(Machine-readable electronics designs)
○ ○ ○ ○

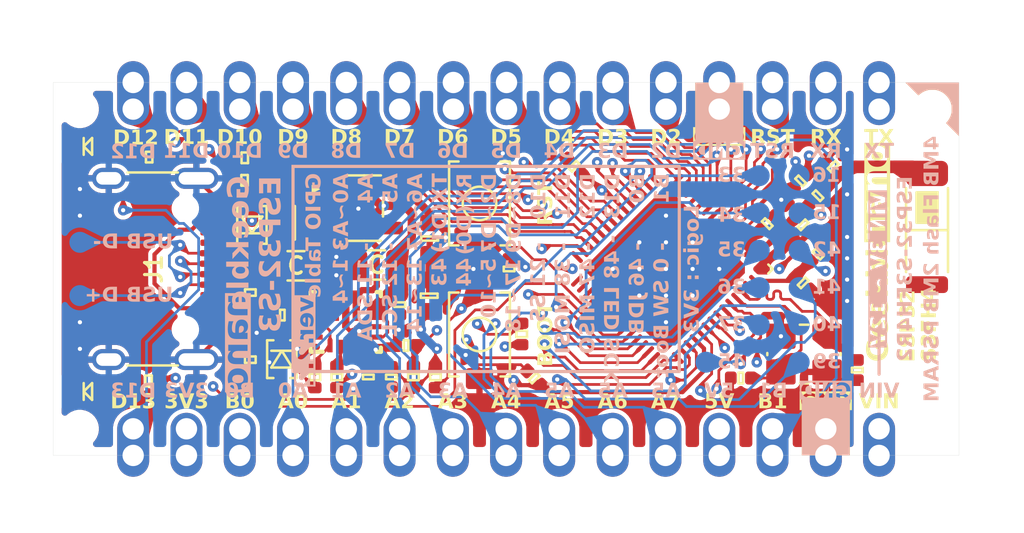
<source format=kicad_pcb>
(kicad_pcb
	(version 20241229)
	(generator "pcbnew")
	(generator_version "9.0")
	(general
		(thickness 1.6062)
		(legacy_teardrops no)
	)
	(paper "User" 99.9998 99.9998)
	(title_block
		(rev "1")
		(company "Geekble")
		(comment 4 "SooDragon")
	)
	(layers
		(0 "F.Cu" signal)
		(4 "In1.Cu" power)
		(6 "In2.Cu" power)
		(2 "B.Cu" signal)
		(13 "F.Paste" user)
		(15 "B.Paste" user)
		(5 "F.SilkS" user "F.Silkscreen")
		(7 "B.SilkS" user "B.Silkscreen")
		(1 "F.Mask" user)
		(3 "B.Mask" user)
		(25 "Edge.Cuts" user)
		(27 "Margin" user)
		(31 "F.CrtYd" user "F.Courtyard")
		(29 "B.CrtYd" user "B.Courtyard")
		(35 "F.Fab" user)
	)
	(setup
		(stackup
			(layer "F.SilkS"
				(type "Top Silk Screen")
				(color "White")
			)
			(layer "F.Paste"
				(type "Top Solder Paste")
			)
			(layer "F.Mask"
				(type "Top Solder Mask")
				(color "Black")
				(thickness 0.01)
			)
			(layer "F.Cu"
				(type "copper")
				(thickness 0.035)
			)
			(layer "dielectric 1"
				(type "prepreg")
				(thickness 0.1)
				(material "FR4")
				(epsilon_r 4.5)
				(loss_tangent 0.02)
			)
			(layer "In1.Cu"
				(type "copper")
				(thickness 0.035)
			)
			(layer "dielectric 2"
				(type "core")
				(thickness 1.2462)
				(material "FR4")
				(epsilon_r 4.5)
				(loss_tangent 0.02)
			)
			(layer "In2.Cu"
				(type "copper")
				(thickness 0.035)
			)
			(layer "dielectric 3"
				(type "prepreg")
				(thickness 0.1)
				(material "FR4")
				(epsilon_r 4.5)
				(loss_tangent 0.02)
			)
			(layer "B.Cu"
				(type "copper")
				(thickness 0.035)
			)
			(layer "B.Mask"
				(type "Bottom Solder Mask")
				(color "Black")
				(thickness 0.01)
			)
			(layer "B.Paste"
				(type "Bottom Solder Paste")
			)
			(layer "B.SilkS"
				(type "Bottom Silk Screen")
				(color "White")
			)
			(copper_finish "HAL lead-free")
			(dielectric_constraints no)
			(castellated_pads yes)
		)
		(pad_to_mask_clearance 0.05)
		(allow_soldermask_bridges_in_footprints no)
		(tenting front back)
		(grid_origin 49.31999 36.11001)
		(pcbplotparams
			(layerselection 0x00000000_00000000_55555555_5755f5ff)
			(plot_on_all_layers_selection 0x00000000_00000000_00000000_00000000)
			(disableapertmacros no)
			(usegerberextensions yes)
			(usegerberattributes no)
			(usegerberadvancedattributes no)
			(creategerberjobfile no)
			(dashed_line_dash_ratio 12.000000)
			(dashed_line_gap_ratio 3.000000)
			(svgprecision 6)
			(plotframeref no)
			(mode 1)
			(useauxorigin no)
			(hpglpennumber 1)
			(hpglpenspeed 20)
			(hpglpendiameter 15.000000)
			(pdf_front_fp_property_popups yes)
			(pdf_back_fp_property_popups yes)
			(pdf_metadata yes)
			(pdf_single_document no)
			(dxfpolygonmode yes)
			(dxfimperialunits yes)
			(dxfusepcbnewfont yes)
			(psnegative no)
			(psa4output no)
			(plot_black_and_white yes)
			(plotinvisibletext no)
			(sketchpadsonfab no)
			(plotpadnumbers no)
			(hidednponfab no)
			(sketchdnponfab yes)
			(crossoutdnponfab yes)
			(subtractmaskfromsilk yes)
			(outputformat 1)
			(mirror no)
			(drillshape 0)
			(scaleselection 1)
			(outputdirectory "./FabricationOutput/Gerber")
		)
	)
	(net 0 "")
	(net 1 "Net-(ANT1-PadFeed)")
	(net 2 "unconnected-(ANT1-PadNC)")
	(net 3 "GND")
	(net 4 "/CHIP_PU")
	(net 5 "+3V3")
	(net 6 "/D13")
	(net 7 "/B0")
	(net 8 "/A0")
	(net 9 "/A1")
	(net 10 "/A2")
	(net 11 "/A3")
	(net 12 "/A4")
	(net 13 "/A5")
	(net 14 "Net-(J1-CC2)")
	(net 15 "Net-(J1-D1+)")
	(net 16 "unconnected-(J1-SBU2-PadB8)")
	(net 17 "Net-(J1-D1-)")
	(net 18 "unconnected-(J1-SBU1-PadA8)")
	(net 19 "Net-(J1-CC1)")
	(net 20 "Net-(LED1-PadA)")
	(net 21 "Net-(LED2-PadA)")
	(net 22 "/USB_N")
	(net 23 "/USB_P")
	(net 24 "/A6")
	(net 25 "/GPIO15")
	(net 26 "VIN")
	(net 27 "/GPIO16")
	(net 28 "/A7")
	(net 29 "/B1")
	(net 30 "/D12")
	(net 31 "/D11")
	(net 32 "/D10")
	(net 33 "/D9")
	(net 34 "/D8")
	(net 35 "/D7")
	(net 36 "/D6")
	(net 37 "/GPIO45")
	(net 38 "/D5")
	(net 39 "/D4")
	(net 40 "/GPIO42")
	(net 41 "/D3")
	(net 42 "/GPIO35")
	(net 43 "/GPIO41")
	(net 44 "/D2")
	(net 45 "/GPIO34")
	(net 46 "/GPIO40")
	(net 47 "/GPIO39")
	(net 48 "/GPIO37")
	(net 49 "/GPIO33")
	(net 50 "/GPIO36")
	(net 51 "/GPIO44{slash}RX")
	(net 52 "/GPIO43{slash}TX")
	(net 53 "Net-(U2-LNA_IN)")
	(net 54 "Net-(C7-Pad2)")
	(net 55 "Net-(U2-XTAL_P)")
	(net 56 "Net-(U2-XTAL_N)")
	(net 57 "/TX")
	(net 58 "unconnected-(U2-SPIHD-Pad30)")
	(net 59 "unconnected-(U2-VDD_SPI-Pad29)")
	(net 60 "unconnected-(U2-SPICS1-Pad28)")
	(net 61 "unconnected-(U2-SPID-Pad35)")
	(net 62 "unconnected-(U2-SPIWP-Pad31)")
	(net 63 "unconnected-(U2-SPICS0-Pad32)")
	(net 64 "unconnected-(U2-SPICLK-Pad33)")
	(net 65 "unconnected-(U2-SPIQ-Pad34)")
	(net 66 "Net-(C6-Pad2)")
	(net 67 "+5V")
	(net 68 "Net-(D2-PadA)")
	(net 69 "Net-(U1-VAUX)")
	(net 70 "Net-(U1-L2)")
	(net 71 "Net-(U1-L1)")
	(net 72 "Net-(U1-EN)")
	(net 73 "Net-(U1-PG)")
	(net 74 "unconnected-(U3-NC-Pad4)")
	(footprint "Connectors:1x1_P2.54_CastellatedPad" (layer "F.Cu") (at 42.97 28.49 90))
	(footprint "Connectors:1x1_P2.54_CastellatedPad" (layer "F.Cu") (at 53.142 28.49 90))
	(footprint "Diodes:LED_0603_White" (layer "F.Cu") (at 30.651 30.268))
	(footprint "Capacitors:C_0402" (layer "F.Cu") (at 45.81999 39.76001))
	(footprint "Resistors:R_0402" (layer "F.Cu") (at 46.16999 41.26001 90))
	(footprint "Connectors:1x1_P2.54_CastellatedPad" (layer "F.Cu") (at 32.81 28.49 90))
	(footprint "Capacitors:C_0402" (layer "F.Cu") (at 50.73 36.11 90))
	(footprint "Connectors:1x1_P2.54_CastellatedPad" (layer "F.Cu") (at 35.35 28.49 90))
	(footprint "Capacitors:C_0402" (layer "F.Cu") (at 39.91999 38.31001))
	(footprint "Marks:ToolingHole_JLCPCB" (layer "F.Cu") (at 30.27 28.49))
	(footprint "Connectors:1x1_P2.54_CastellatedPad" (layer "F.Cu") (at 60.75 28.49 90))
	(footprint "Inductors_Chokes_Transformers:FTC201612S" (layer "F.Cu") (at 40.51999 33.91001))
	(footprint "Resistors:R_0402" (layer "F.Cu") (at 38.39499 37.23501 -90))
	(footprint "Connectors:1x1_P2.54_CastellatedPad" (layer "F.Cu") (at 40.43 43.73 -90))
	(footprint "Embedded_Processors_Controllers:QFN-56-1EP_7x7mm_P0.4mm_EP5.6x5.6mm" (layer "F.Cu") (at 58.209959 36.110015 -135))
	(footprint "Resistors:R_0402" (layer "F.Cu") (at 42.51999 41.26001 -90))
	(footprint "Connectors:1x1_P2.54_CastellatedPad" (layer "F.Cu") (at 55.676 28.49 90))
	(footprint "Capacitors:C_0402" (layer "F.Cu") (at 66.1761 31.218 -45))
	(footprint "Connectors:1x1_P2.54_CastellatedPad" (layer "F.Cu") (at 32.81 43.73 -90))
	(footprint "Connectors:1x1_P2.54_CastellatedPad" (layer "F.Cu") (at 48.074 28.49 90))
	(footprint "Capacitors:C_0805" (layer "F.Cu") (at 44.41999 35.92001))
	(footprint "Marks:ToolingHole_JLCPCB" (layer "F.Cu") (at 70.91 28.49))
	(footprint "Power_Management_ICs:SOT-23-5" (layer "F.Cu") (at 43.81999 33.21001 180))
	(footprint "Capacitors:C_0402" (layer "F.Cu") (at 51.93 41.31 -45))
	(footprint "Connectors:1x1_P2.54_CastellatedPad" (layer "F.Cu") (at 68.37 43.73 -90))
	(footprint "Connectors:1x1_P2.54_CastellatedPad" (layer "F.Cu") (at 48.05 43.73 -90))
	(footprint "Resistors:R_0402" (layer "F.Cu") (at 38.11999 31.88501))
	(footprint "Resistors:R_0402" (layer "F.Cu") (at 33.572 30.776))
	(footprint "Capacitors:C_0402" (layer "F.Cu") (at 53.82999 31.21001 -45))
	(footprint "Capacitors:C_0402" (layer "F.Cu") (at 63.036 33.951 -135))
	(footprint "Pushbutton_Switches_Relays:TS-1088-AR020" (layer "F.Cu") (at 49.32 39.2342 90))
	(footprint "Pushbutton_Switches_Relays:TS-1088-AR020" (layer "F.Cu") (at 49.32 32.9858 -90))
	(footprint "Capacitors:C_0402" (layer "F.Cu") (at 44.01999 41.26001 90))
	(footprint "Connectors:1x1_P2.54_CastellatedPad" (layer "F.Cu") (at 37.89 43.73 -90))
	(footprint "Capacitors:C_0603" (layer "F.Cu") (at 46.94499 34.66001 90))
	(footprint "Capacitors:C_0402" (layer "F.Cu") (at 65.4606 35.3988 -135))
	(footprint "Inductors_Chokes_Transformers:L_0402"
		(layer "F.Cu")
		(uuid "53337faa-0aa7-4008-ab31-cb153f492b2e")
		(at 65.4557 32.6172 -135)
		(descr "L0402, 1005 Metric")
		(tags "Inductor")
		(property "Reference" "L1"
			(at -0.120789 1.077631 45)
			(layer "F.SilkS")
			(hide yes)
			(uuid "85b02d95-2c0b-4408-853a-2319fa356809")
			(effects
				(font
					(size 0.8 0.8)
					(thickness 0.153)
				)
			)
		)
		(property "Value" "2.7nH,800mA,120mR"
			(at 0 0.1016 45)
			(layer "F.Fab")
			(uuid "28834f04-f4f8-407d-af74-4388a150d464")
			(effects
				(font
					(size 0.1 0.1)
					(thickness 0.01)
					(italic yes)
				)
			)
		)
		(property "Datasheet" "https://www.lcsc.com/datasheet/lcsc_datasheet_2304140030_Murata-Electronics-LQG15HS2N7S02D_C77108.pdf"
			(at 0 0 225)
			(layer "F.Fab")
			(hide yes)
			(uuid "d3220a34-3e66-4f2e-94cd-f2637718827f")
			(effects
				(font
... [1842006 chars truncated]
</source>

○ ○ ○ ○

__THE TASK__: Among the entries above, the line containing "(creategerberjobfile no)", the line containing "(pdf_front_fp_property_popups yes)", and all lines between them are to be restated word for word; nothing else belongs in the reply.

__OUTPUT FOR THIS TASK__:
			(creategerberjobfile no)
			(dashed_line_dash_ratio 12.000000)
			(dashed_line_gap_ratio 3.000000)
			(svgprecision 6)
			(plotframeref no)
			(mode 1)
			(useauxorigin no)
			(hpglpennumber 1)
			(hpglpenspeed 20)
			(hpglpendiameter 15.000000)
			(pdf_front_fp_property_popups yes)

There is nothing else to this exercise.